**Problem description**
Copy out every line of the records below, including the boxes and descriptions, and offset each keypoint value in the answers by adding 136 to every x, y, and depth figure.

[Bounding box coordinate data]
-------

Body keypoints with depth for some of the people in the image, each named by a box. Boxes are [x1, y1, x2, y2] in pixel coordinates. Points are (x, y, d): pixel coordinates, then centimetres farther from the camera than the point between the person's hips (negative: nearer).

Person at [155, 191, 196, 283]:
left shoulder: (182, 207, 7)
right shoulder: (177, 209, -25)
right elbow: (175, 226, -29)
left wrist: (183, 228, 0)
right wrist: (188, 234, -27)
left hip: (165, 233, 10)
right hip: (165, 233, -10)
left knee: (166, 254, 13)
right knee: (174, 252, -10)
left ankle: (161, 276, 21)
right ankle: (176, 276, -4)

-------

**Solution**
Body keypoints with depth for some of the people in the image, each named by a box. Boxes are [x1, y1, x2, y2] in pixel coordinates. Points are (x, y, d): pixel coordinates, then centimetres farther from the camera than the point between the person's hips (negative: nearer).

Person at [155, 191, 196, 283]:
left shoulder: (318, 343, 143)
right shoulder: (313, 345, 111)
right elbow: (311, 362, 107)
left wrist: (319, 364, 136)
right wrist: (324, 370, 109)
left hip: (301, 369, 146)
right hip: (301, 369, 126)
left knee: (302, 390, 149)
right knee: (310, 388, 126)
left ankle: (297, 412, 157)
right ankle: (312, 412, 132)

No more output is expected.